__Prompt__
Quote all of the entries word for word.

__Data supplied__
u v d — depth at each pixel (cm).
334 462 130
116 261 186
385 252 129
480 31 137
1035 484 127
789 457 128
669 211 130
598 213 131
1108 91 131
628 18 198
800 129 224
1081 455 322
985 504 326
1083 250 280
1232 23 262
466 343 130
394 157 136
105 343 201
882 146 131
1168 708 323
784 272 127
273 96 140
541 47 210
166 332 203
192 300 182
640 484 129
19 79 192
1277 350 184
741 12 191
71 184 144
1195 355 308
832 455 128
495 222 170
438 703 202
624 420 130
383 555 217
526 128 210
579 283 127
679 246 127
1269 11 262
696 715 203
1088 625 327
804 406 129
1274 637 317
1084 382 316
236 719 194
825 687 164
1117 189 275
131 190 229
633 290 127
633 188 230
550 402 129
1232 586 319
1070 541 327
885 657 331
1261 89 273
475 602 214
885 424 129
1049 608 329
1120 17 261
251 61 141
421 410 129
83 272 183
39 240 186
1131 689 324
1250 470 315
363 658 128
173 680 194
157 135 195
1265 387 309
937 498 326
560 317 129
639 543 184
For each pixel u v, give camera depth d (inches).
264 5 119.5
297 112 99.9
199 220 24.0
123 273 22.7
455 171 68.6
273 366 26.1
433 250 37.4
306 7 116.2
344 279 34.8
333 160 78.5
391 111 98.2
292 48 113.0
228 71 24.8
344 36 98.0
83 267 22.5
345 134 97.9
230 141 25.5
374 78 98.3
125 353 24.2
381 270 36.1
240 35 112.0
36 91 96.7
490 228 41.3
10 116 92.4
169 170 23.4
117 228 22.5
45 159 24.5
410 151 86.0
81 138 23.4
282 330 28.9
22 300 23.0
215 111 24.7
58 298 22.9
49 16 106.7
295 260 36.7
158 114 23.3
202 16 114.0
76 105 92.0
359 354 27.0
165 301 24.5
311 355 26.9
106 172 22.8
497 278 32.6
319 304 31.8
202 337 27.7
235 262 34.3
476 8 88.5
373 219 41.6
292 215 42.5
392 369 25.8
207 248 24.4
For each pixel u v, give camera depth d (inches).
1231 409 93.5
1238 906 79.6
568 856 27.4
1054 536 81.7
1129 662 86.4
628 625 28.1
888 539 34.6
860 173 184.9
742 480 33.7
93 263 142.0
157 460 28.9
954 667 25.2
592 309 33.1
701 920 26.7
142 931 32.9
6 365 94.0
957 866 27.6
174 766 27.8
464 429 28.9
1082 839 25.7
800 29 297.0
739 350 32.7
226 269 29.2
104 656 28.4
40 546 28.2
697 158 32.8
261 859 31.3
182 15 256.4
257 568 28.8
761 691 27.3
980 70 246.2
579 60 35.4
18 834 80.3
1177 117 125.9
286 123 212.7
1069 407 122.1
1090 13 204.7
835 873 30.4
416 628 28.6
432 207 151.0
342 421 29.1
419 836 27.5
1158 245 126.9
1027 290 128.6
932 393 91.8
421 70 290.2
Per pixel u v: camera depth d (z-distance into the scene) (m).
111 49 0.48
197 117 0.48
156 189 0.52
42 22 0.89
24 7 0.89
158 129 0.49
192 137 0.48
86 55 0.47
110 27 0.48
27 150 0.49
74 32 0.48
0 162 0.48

__The answer__
u v d — depth at each pixel (cm).
334 462 130
116 261 186
385 252 129
480 31 137
1035 484 127
789 457 128
669 211 130
598 213 131
1108 91 131
628 18 198
800 129 224
1081 455 322
985 504 326
1083 250 280
1232 23 262
466 343 130
394 157 136
105 343 201
882 146 131
1168 708 323
784 272 127
273 96 140
541 47 210
166 332 203
192 300 182
640 484 129
19 79 192
1277 350 184
741 12 191
71 184 144
1195 355 308
832 455 128
495 222 170
438 703 202
624 420 130
383 555 217
526 128 210
579 283 127
679 246 127
1269 11 262
696 715 203
1088 625 327
804 406 129
1274 637 317
1084 382 316
236 719 194
825 687 164
1117 189 275
131 190 229
633 290 127
633 188 230
550 402 129
1232 586 319
1070 541 327
885 657 331
1261 89 273
475 602 214
885 424 129
1049 608 329
1120 17 261
251 61 141
421 410 129
83 272 183
39 240 186
1131 689 324
1250 470 315
363 658 128
173 680 194
157 135 195
1265 387 309
937 498 326
560 317 129
639 543 184
For each pixel u v, give camera depth d (inches).
264 5 119.5
297 112 99.9
199 220 24.0
123 273 22.7
455 171 68.6
273 366 26.1
433 250 37.4
306 7 116.2
344 279 34.8
333 160 78.5
391 111 98.2
292 48 113.0
228 71 24.8
344 36 98.0
83 267 22.5
345 134 97.9
230 141 25.5
374 78 98.3
125 353 24.2
381 270 36.1
240 35 112.0
36 91 96.7
490 228 41.3
10 116 92.4
169 170 23.4
117 228 22.5
45 159 24.5
410 151 86.0
81 138 23.4
282 330 28.9
22 300 23.0
215 111 24.7
58 298 22.9
49 16 106.7
295 260 36.7
158 114 23.3
202 16 114.0
76 105 92.0
359 354 27.0
165 301 24.5
311 355 26.9
106 172 22.8
497 278 32.6
319 304 31.8
202 337 27.7
235 262 34.3
476 8 88.5
373 219 41.6
292 215 42.5
392 369 25.8
207 248 24.4
For each pixel u v, give camera depth d (inches).
1231 409 93.5
1238 906 79.6
568 856 27.4
1054 536 81.7
1129 662 86.4
628 625 28.1
888 539 34.6
860 173 184.9
742 480 33.7
93 263 142.0
157 460 28.9
954 667 25.2
592 309 33.1
701 920 26.7
142 931 32.9
6 365 94.0
957 866 27.6
174 766 27.8
464 429 28.9
1082 839 25.7
800 29 297.0
739 350 32.7
226 269 29.2
104 656 28.4
40 546 28.2
697 158 32.8
261 859 31.3
182 15 256.4
257 568 28.8
761 691 27.3
980 70 246.2
579 60 35.4
18 834 80.3
1177 117 125.9
286 123 212.7
1069 407 122.1
1090 13 204.7
835 873 30.4
416 628 28.6
432 207 151.0
342 421 29.1
419 836 27.5
1158 245 126.9
1027 290 128.6
932 393 91.8
421 70 290.2
Per pixel u v: camera depth d (z-distance into the scene) (m).
111 49 0.48
197 117 0.48
156 189 0.52
42 22 0.89
24 7 0.89
158 129 0.49
192 137 0.48
86 55 0.47
110 27 0.48
27 150 0.49
74 32 0.48
0 162 0.48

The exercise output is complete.